A good hash function should have following properties:
1) Efficiently computable.
2) Should uniformly distribute the keys (Each table position equally likely for each key) . 3)Should minimize collisions 4)Should have a high load factor(number of items in table divided by size of the table).
For example for phone numbers a bad hash function is to take first three digits. A better function is consider last three digits. Please note that this may not be the best hash function. There may be better ways.
Hash Table: An array that stores pointers to records corresponding to a given phone number. An entry in hash table is NIL if no existing phone number has hash function value equal to the index for the entry. In simple terms, we can say that hash table is a generalization of array. Hash table gives the functionality in which a collection of data is stored in such a way that it is easy to find those items later if required. This makes searching of an element very efficient.
Collision Handling: Since a hash function gets us a small number for a key which is a big integer or string, there is the possibility that two keys result in the same value. The situation where a newly inserted key maps to an already occupied slot in the hash table is called collision and must be handled using some collision handling technique. Following are the ways to handle collisions:
Chaining: The idea is to make each cell of the hash table point to a linked list of records that have the same hash function value. Chaining is simple but requires additional memory outside the table.
Open Addressing: In open addressing, all elements are stored in the hash table itself. Each table entry contains either a record or NIL. When searching for an element, we one by one examine table slots until the desired element is found or it is clear that the element is not in the table.
Space : O(n)
Search : O(1) [Average] O(n) [Worst case]

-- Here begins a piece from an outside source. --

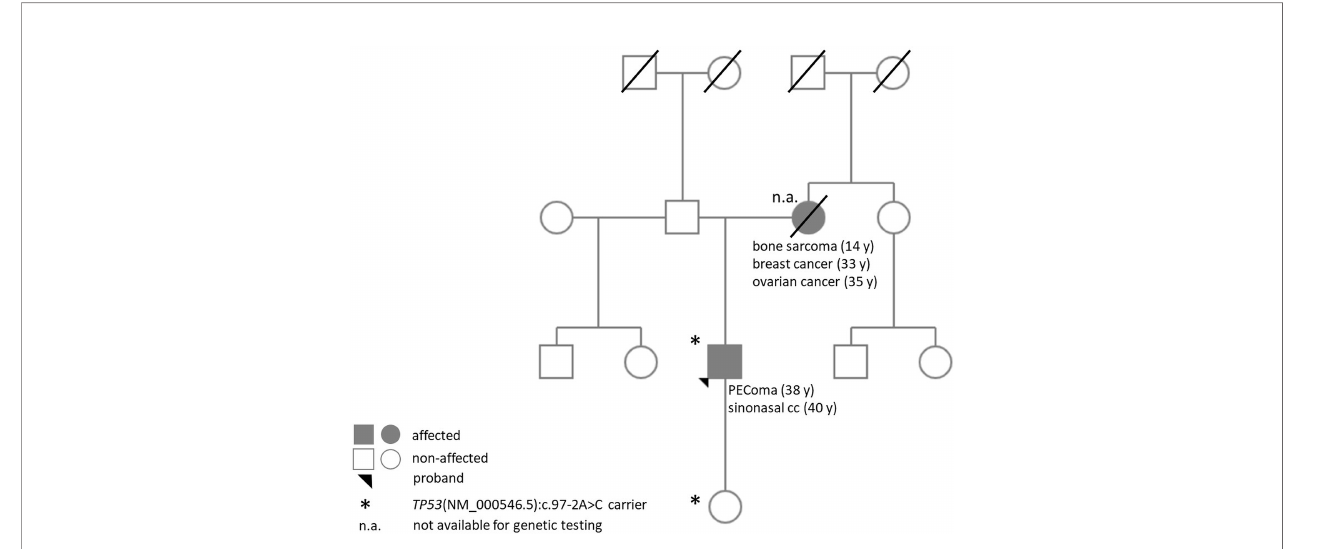
FIGURE 2 | Pedigree of the proband.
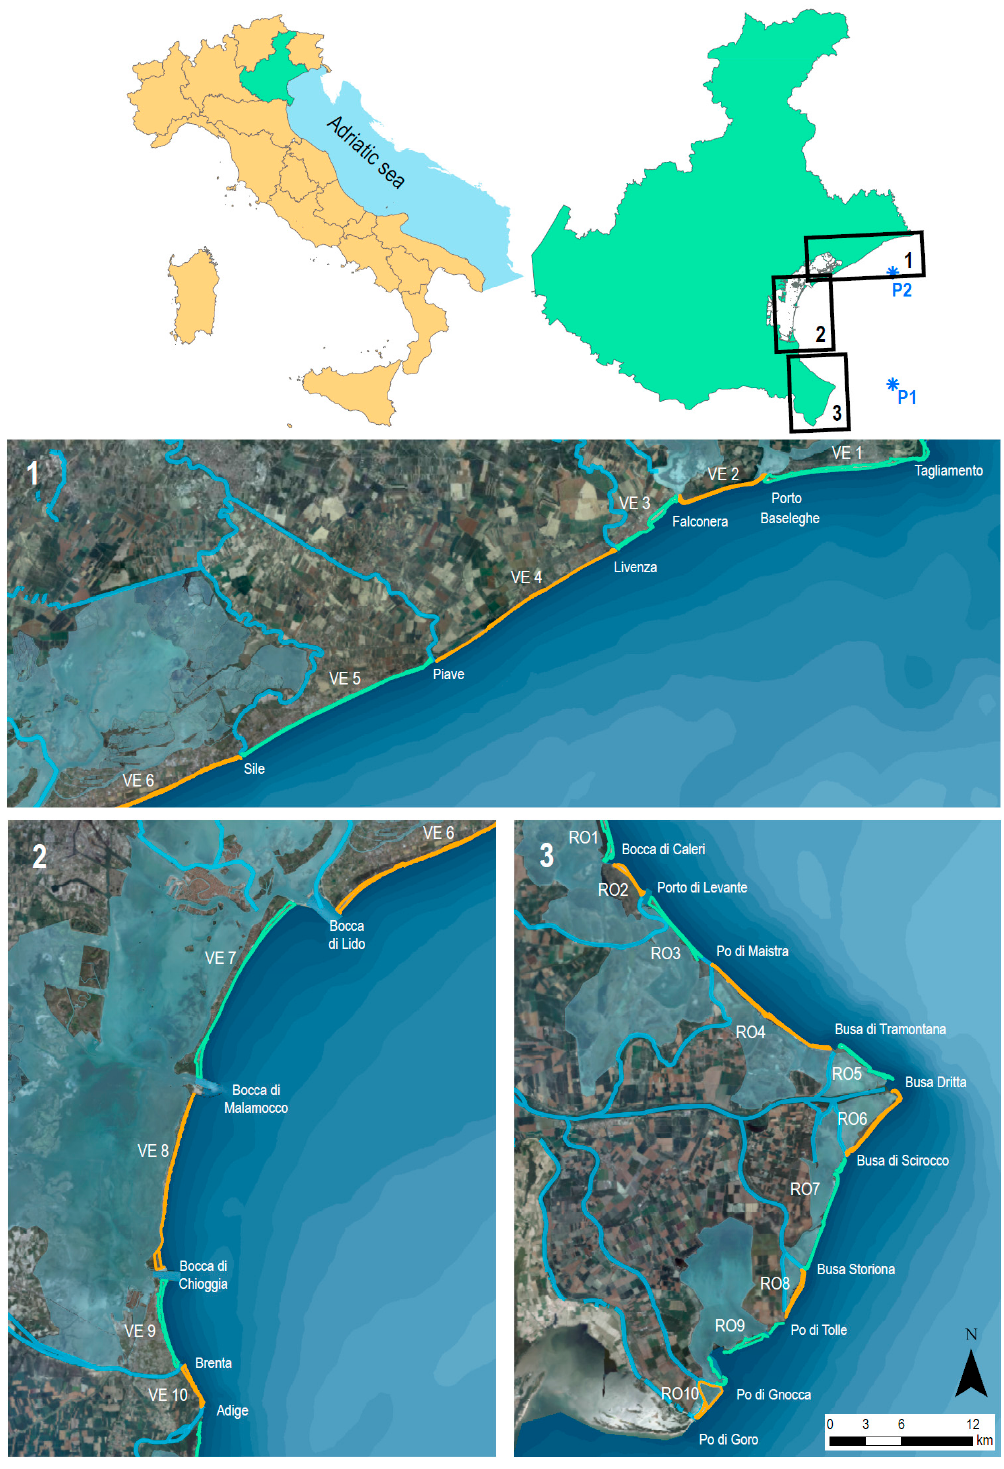
Figure 5. Venetian littoral and its subdivision into coastal cells.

Insertion : O(1) [Average] O(n) [Worst Case]
Deletion : O(1) [Average] O(n) [Worst Case]
Hashing seems better than BST for all the operations. But in hashing, elements are unordered and in BST elements are stored in an ordered manner. Also, BST is easy to implement but hash functions can sometimes be very complex to generate. In BST, we can also efficiently find floor and ceil of values.
Example: Hashing can be used to remove duplicates from a set of elements. Can also be used to find the frequency of all items. For example, in web browsers, we can check visited URLs using hashing. In firewalls, we can use hashing to detect spam. We need to hash IP addresses. Hashing can be used in any situation where want search() insert() and delete() in O(1) time.